Former Welsh international Louis Rees-Zammit will try to make it work with the Kansas City Chiefs this season after switching sports earlier this year.

However, there are some prominent success stories. Jordan Mailata is one of the best offensive tackles in the NFL, having developed into a stalwart on the offensive line for the Philadelphia Eagles after switching from rugby league.

And on Saturday, the Buffalo Bills drafted someone who they hope will have a similar effect as Mailata, despite never having played a snap of football.

With the 221st overall pick and the first pick of the seventh round, the Bills selected Travis Clayton, a former rugby player from the United Kingdom.

From Basingstoke in England, Clayton is one of 16 players in this year’s International Player Pathway program – an NFL scheme which allows athletes from across the globe to try to reach the league.

Clayton has never played in a football game but possesses the raw tools that could translate to play offensive tackle in the league.

He is 6-feet-7-inches and weighs 303 pounds. He can also run a 40-yard dash in 4.79 seconds.

“His measurables are – wow – off the page,” Bills general manager Brandon Beane said.

Clayton played for Basingstoke Rugby club, which plays in the Counties 2 Hampshire Division, the eighth tier of English rugby.
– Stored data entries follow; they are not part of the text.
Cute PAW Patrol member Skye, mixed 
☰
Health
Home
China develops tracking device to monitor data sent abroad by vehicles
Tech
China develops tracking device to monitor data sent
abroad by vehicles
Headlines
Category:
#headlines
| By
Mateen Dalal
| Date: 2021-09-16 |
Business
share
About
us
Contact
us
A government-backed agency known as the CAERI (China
The club posted the congratulations to Clayton on X, formerly known as Twitter, after he was drafted, saying: “BUFFALO SOLDIER!! Our man Travis Clayton drafted by the Bills. Proud is an understatement. Basingstoke on the NFL Map! Go smash it Trav!!”

While his experience in the game is limited, Clayton believes his rugby experience will help his transition to a new sport.
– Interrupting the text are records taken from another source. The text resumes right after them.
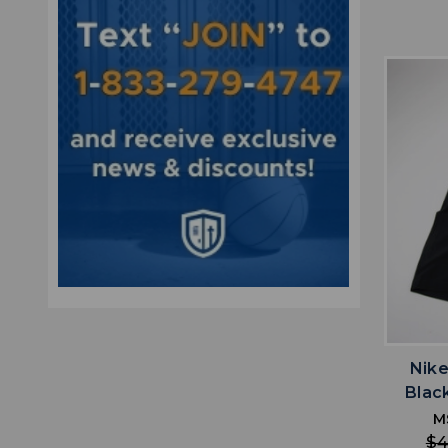
Nike
Blac
M
$4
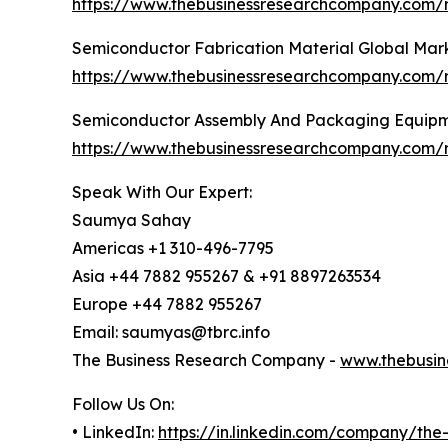
https://www.thebusinessresearchcompany.com/
Semiconductor Fabrication Material Global Mar
https://www.thebusinessresearchcompany.com/r
Semiconductor Assembly And Packaging Equipm
https://www.thebusinessresearchcompany.com/
Speak With Our Expert:
Saumya Sahay
Americas +1 310-496-7795
Asia +44 7882 955267 & +91 8897263534
Europe +44 7882 955267
Email: saumyas@tbrc.info
The Business Research Company -
www.thebusin
Follow Us On:
• LinkedIn:
https://in.linkedin.com/company/th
“With rugby also being a team sport, I believe that helps tremendously, my team knowledge and what it takes to communicate properly here and in the future, hopefully in the NFL,” Clayton said. “More importantly, playing the wing in rugby helps with the physicality side and with agility and things like that will help.”

According to NFL draft analyst Lance Zierlein, Clayton’s future in the league will be dependent on “his toughness and a team’s ability to provide him with the necessary reps to get better at his craft” given his inexperience.

But while there are glaring weaknesses, Zierlein also points to his strengths, saying Clayton is an “above-average athlete with a seven-foot wingspan” and “shuffles and slides with fluidity and clean change of direction.”